O que aprendi sobre educação ao cair do skate

Compramos coisas.

Na hora dos brinquedos para o filho, quando é possível, vale mais a pena comprar um skate ou patins?
Skate é mais barato porque vale por dois: pode ser usado tanto por uma criança quanto por um adulto…
E se você sempre quis andar de skate mas nunca conseguiu… então na compra do skate para a filha tem a chance de realizar um sonho secreto sem escandalizar.

Assim, eu e L. de 6 anos saímos no sábado decididos a buscar o skate.

O primeiro desafio é ficar em pé nele.
L. subiu no skate e eu fiquei segurando. Fui repreendido pela vendedora dizendo que se eu segurasse L., ela não ia aprender nem a ficar em pé no skate.
L.conseguiu ficar em pé e se posicionou pé ante pé na plataforma de madeira sem se apoiar. E aí remou com um passo e o skate se deslocou lentamente…eu não disse nada, ela tentou sozinha.
E lá estava eu segurando de novo e a vendedora vindo dizer “se você ficar segurando, ela não vai…”.

Larguei e L. conseguiu se deslocar em linha reta um metro para lá e depois voltar um metro para cá.

Entao L, montada no skate foi em direção a uma prateleira e eu antevi o desastre…mas nada, L calculou bem a força, a distância e velocidade e só desceu o pé esquerdo na hora certa para freiar lentamente.

Tudo isso: subir e se deslocar um pouco sem apoio durou uns quinze minutos e nesse tempo L. estava muito concentrada, não falou nada, nem riu, nem comemorou.

Compramos o tal skate.

Saímos da loja e no estacionamento bateu a ansiedade e chegou a minha vez.
Subi no skate e, óbvio, caí em questão de nanosegundos. Foi patético, ralei joelho, cotovelo…ouvi as risadas…sobre isso, ok.
Mas aí pensei: pronto, traumatizei uma criança.
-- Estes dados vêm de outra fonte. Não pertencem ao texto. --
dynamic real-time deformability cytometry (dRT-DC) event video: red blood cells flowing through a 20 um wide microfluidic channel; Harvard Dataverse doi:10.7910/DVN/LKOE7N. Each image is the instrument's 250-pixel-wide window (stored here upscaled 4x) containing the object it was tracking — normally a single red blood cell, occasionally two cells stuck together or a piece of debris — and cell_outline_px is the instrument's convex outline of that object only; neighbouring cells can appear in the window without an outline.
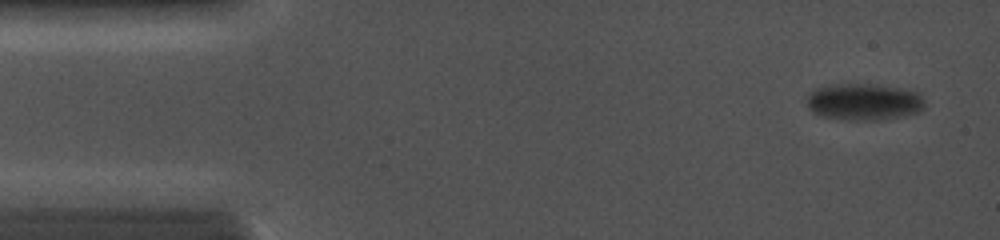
{"species": "common noctule bat (a hibernating species)", "species_latin": "Nyctalus noctula", "temperature_condition": "cold", "stored_images_in_passage": 67, "camera_frame_rate_fps": 5000, "um_per_image_px": 0.085, "animal": {"sex": "female", "body_mass_g": 19.0, "forearm_length_mm": 56.7}, "frame": {"image": 1, "passage_image": 3, "time_ms": 0.6, "image_size_px": [1000, 240], "cell_outline_px": [[924, 108], [920, 112], [904, 116], [876, 120], [848, 120], [820, 116], [812, 112], [808, 108], [808, 92], [816, 88], [836, 84], [876, 84], [900, 88], [916, 92], [924, 100]], "centroid_in_image_um": [73.42, 8.66], "position_along_channel_um": 11.6, "area_um2": 25.37}}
Mas não, L. riu junto.

Não foi fornecido texto alternativo para esta imagem

Uma hora depois, fomos a um espaço aberto e L. já andava assim:

Em minha carreira de professor, poucas vezes vi o progresso no aprendizado de alguém acontecer tão claramente como em L. no skate, pensei com meus hematomas.

Aprender e aplicar o que se aprende em um caminho tão curto e interessante.

Aí lembrei de alguns autores:

John Holt: aprendemos melhor se não somos ensinados…alguém falando nas nossas orelhas o tempo todo não é o mais importante.

Maria Montessori: o aprender está em todas as pessoas, mas o aprender depende de liberdade, autonomia e trabalho. “Ajude-me a aprender sozinho” é lema montessoriano.

E tem as ideias gerais de aprendizagem ativa:

Aprendemos melhor tendo experiências diretas, observando e refletindo sobre como estamos indo…e aí na sequência, podemos aperfeiçoar a forma como fazemos, podemos observar e refletir novamente… aprender é seguir em frente neste ciclo.

O aprendizado não é linear ou segmentado, é um processo de auto-inclusão, é mesmo uma espiral que se abre, com raio cada vez maior.

E tem o tempo da aprendizagem que é o tempo de quem aprende, não de quem ensina.

Por isso ainda não desisti da ideia de andar de skate.